### Exercise objective
Reproduce the data word for word, from its first line through the line containing "family: Icteridae", inclusive.

## Start Data to process

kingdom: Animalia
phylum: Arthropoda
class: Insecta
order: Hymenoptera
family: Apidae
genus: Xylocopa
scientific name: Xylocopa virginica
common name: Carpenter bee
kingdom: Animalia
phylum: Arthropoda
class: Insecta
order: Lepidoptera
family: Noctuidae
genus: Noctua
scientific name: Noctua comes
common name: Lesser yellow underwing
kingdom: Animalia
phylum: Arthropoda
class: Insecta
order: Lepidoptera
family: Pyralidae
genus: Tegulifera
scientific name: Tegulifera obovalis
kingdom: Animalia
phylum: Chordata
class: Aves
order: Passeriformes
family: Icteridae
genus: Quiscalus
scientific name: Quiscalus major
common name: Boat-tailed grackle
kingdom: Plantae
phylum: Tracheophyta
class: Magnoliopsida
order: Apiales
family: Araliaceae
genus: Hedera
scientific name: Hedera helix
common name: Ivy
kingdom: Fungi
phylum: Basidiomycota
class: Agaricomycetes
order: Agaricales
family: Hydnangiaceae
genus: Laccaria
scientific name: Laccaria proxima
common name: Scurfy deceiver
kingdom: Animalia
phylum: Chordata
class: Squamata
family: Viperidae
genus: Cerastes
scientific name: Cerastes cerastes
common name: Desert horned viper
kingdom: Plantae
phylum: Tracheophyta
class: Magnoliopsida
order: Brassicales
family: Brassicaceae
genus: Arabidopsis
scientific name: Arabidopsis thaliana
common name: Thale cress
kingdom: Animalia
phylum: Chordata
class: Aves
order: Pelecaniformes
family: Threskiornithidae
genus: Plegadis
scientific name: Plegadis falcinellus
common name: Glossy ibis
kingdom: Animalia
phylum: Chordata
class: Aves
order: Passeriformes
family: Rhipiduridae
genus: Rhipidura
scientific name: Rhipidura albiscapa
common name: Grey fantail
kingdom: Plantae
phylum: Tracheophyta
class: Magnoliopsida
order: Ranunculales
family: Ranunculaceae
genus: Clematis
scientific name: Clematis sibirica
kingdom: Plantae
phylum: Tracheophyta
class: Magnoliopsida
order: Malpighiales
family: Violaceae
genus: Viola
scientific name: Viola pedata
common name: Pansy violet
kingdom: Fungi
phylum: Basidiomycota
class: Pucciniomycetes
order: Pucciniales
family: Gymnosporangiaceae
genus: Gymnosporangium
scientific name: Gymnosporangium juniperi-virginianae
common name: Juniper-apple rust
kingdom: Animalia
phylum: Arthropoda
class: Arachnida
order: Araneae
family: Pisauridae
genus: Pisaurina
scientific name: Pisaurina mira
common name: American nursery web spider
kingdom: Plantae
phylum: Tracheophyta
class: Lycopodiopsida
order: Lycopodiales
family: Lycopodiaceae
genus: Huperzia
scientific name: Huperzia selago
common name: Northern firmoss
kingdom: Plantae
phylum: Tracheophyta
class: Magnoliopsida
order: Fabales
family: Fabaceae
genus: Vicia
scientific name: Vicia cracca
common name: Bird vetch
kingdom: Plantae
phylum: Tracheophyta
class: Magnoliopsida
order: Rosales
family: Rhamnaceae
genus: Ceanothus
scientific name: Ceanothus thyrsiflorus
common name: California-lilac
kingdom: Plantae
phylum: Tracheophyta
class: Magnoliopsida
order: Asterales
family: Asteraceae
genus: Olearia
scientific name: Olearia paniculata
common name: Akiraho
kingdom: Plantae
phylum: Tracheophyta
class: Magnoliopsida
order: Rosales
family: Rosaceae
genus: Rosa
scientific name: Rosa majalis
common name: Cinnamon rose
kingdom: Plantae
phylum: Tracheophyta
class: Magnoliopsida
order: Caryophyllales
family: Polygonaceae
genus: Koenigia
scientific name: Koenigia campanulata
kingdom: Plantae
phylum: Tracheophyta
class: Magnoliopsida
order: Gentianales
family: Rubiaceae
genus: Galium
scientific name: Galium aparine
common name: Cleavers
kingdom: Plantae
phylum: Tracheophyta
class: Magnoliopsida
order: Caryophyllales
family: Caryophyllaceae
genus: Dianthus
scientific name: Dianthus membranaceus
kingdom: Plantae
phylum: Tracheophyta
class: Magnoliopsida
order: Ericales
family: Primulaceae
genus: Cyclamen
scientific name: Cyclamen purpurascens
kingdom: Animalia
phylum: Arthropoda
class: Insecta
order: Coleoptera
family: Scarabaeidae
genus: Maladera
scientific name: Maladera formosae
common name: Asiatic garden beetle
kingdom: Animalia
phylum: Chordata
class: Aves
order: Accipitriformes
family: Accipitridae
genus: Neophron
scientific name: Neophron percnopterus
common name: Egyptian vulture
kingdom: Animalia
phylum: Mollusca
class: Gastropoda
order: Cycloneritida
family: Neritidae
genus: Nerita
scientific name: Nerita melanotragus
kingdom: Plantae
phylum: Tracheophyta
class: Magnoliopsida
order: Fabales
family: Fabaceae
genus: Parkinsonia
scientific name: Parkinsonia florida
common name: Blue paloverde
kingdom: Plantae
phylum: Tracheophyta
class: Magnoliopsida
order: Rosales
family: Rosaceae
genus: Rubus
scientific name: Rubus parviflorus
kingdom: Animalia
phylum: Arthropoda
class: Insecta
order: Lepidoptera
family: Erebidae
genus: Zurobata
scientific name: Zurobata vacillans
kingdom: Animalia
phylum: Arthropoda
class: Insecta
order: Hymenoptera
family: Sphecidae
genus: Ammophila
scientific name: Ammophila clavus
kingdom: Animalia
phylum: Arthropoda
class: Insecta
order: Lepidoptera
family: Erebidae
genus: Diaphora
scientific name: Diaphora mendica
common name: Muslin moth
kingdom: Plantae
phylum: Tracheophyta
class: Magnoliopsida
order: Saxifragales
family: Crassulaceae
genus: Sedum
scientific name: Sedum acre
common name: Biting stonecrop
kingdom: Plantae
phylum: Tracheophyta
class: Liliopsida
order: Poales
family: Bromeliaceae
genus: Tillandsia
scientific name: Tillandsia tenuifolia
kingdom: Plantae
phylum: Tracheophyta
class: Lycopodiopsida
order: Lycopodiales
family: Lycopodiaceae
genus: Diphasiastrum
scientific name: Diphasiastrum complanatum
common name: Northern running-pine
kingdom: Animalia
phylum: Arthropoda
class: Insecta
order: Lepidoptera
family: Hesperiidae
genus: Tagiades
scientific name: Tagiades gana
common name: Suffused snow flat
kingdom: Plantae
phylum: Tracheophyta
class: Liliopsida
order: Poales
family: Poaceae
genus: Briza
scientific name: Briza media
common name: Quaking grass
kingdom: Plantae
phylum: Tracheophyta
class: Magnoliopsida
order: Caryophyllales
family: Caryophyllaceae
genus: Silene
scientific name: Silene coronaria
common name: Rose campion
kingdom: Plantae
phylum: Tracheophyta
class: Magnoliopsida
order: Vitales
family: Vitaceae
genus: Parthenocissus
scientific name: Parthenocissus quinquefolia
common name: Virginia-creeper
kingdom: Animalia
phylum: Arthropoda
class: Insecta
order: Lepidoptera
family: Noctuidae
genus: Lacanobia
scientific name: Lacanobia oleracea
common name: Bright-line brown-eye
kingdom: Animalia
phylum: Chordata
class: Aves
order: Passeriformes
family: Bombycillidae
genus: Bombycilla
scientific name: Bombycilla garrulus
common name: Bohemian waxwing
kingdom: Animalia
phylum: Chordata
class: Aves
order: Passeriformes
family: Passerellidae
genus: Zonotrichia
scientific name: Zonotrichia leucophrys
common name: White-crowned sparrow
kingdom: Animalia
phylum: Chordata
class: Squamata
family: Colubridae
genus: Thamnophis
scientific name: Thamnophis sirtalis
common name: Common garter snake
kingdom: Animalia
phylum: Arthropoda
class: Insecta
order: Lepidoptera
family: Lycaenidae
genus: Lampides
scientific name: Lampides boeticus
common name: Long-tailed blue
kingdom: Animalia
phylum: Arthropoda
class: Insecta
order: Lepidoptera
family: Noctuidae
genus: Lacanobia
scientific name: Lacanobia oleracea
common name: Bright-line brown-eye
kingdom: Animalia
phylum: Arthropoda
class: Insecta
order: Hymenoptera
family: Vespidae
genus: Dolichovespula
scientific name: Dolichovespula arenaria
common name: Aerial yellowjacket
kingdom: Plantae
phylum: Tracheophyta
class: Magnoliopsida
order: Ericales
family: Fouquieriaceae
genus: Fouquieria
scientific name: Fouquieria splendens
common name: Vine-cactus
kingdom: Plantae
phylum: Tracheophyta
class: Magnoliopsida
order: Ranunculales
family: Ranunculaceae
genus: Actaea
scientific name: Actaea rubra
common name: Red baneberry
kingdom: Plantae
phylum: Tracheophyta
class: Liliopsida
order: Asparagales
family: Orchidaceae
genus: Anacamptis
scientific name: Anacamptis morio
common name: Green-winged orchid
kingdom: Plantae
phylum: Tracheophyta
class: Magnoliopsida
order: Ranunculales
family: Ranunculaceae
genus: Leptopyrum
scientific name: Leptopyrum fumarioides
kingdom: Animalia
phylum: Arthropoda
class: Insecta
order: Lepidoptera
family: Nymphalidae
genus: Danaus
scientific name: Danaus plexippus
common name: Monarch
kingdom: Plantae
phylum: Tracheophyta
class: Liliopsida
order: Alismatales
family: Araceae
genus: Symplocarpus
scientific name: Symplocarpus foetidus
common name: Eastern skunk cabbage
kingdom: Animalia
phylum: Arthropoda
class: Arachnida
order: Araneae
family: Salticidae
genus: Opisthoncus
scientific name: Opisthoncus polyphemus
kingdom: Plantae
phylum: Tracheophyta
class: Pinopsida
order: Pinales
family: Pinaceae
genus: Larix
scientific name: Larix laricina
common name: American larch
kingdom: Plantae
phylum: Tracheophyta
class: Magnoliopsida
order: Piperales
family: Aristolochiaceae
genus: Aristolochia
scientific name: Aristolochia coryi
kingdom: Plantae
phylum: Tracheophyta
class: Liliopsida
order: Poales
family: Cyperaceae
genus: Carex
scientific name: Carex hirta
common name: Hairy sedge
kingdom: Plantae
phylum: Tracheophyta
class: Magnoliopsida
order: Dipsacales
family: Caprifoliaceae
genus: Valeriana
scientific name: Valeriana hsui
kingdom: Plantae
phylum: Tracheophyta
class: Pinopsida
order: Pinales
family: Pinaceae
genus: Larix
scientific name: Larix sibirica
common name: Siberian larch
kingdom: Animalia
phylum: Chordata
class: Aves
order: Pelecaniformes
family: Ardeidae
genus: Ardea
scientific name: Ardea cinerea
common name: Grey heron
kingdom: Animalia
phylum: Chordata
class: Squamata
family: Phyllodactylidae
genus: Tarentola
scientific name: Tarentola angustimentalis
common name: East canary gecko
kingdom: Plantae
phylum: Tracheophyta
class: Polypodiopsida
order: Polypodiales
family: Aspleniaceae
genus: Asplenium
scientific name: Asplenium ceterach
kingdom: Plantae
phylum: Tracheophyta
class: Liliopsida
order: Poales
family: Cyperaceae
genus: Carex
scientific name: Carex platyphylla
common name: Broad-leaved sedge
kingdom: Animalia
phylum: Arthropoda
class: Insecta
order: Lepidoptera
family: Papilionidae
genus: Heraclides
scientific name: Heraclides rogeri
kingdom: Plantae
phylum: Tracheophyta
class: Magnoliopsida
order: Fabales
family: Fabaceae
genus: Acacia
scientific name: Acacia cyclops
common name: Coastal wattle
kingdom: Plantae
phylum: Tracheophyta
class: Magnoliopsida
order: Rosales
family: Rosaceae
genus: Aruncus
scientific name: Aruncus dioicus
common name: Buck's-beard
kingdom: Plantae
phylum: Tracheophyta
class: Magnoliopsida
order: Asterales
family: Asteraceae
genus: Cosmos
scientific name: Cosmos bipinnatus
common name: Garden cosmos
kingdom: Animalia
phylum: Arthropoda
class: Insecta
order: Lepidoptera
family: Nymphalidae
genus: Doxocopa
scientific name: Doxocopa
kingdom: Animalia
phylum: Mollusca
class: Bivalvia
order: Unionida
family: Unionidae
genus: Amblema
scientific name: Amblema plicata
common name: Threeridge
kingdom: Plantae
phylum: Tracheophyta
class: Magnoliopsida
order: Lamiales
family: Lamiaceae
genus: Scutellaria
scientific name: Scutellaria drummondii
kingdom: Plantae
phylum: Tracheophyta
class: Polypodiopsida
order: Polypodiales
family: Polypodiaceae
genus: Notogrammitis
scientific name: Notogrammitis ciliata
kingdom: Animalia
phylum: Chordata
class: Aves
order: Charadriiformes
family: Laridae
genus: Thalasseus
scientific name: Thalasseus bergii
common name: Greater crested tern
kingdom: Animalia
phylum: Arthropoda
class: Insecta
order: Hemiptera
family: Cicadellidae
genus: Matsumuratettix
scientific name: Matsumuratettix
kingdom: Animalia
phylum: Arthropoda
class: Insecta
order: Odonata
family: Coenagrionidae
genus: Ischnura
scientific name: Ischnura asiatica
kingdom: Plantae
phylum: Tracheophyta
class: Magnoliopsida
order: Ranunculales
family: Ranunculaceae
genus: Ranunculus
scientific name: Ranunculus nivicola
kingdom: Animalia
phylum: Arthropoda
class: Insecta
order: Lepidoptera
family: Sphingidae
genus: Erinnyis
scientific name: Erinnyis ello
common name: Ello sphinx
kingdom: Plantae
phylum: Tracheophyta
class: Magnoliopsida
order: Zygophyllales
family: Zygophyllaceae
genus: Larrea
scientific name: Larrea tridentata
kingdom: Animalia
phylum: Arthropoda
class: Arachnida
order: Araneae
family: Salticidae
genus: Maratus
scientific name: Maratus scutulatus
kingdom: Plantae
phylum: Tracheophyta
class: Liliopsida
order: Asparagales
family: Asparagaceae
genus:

## End Data to process

### Solution
kingdom: Animalia
phylum: Arthropoda
class: Insecta
order: Hymenoptera
family: Apidae
genus: Xylocopa
scientific name: Xylocopa virginica
common name: Carpenter bee
kingdom: Animalia
phylum: Arthropoda
class: Insecta
order: Lepidoptera
family: Noctuidae
genus: Noctua
scientific name: Noctua comes
common name: Lesser yellow underwing
kingdom: Animalia
phylum: Arthropoda
class: Insecta
order: Lepidoptera
family: Pyralidae
genus: Tegulifera
scientific name: Tegulifera obovalis
kingdom: Animalia
phylum: Chordata
class: Aves
order: Passeriformes
family: Icteridae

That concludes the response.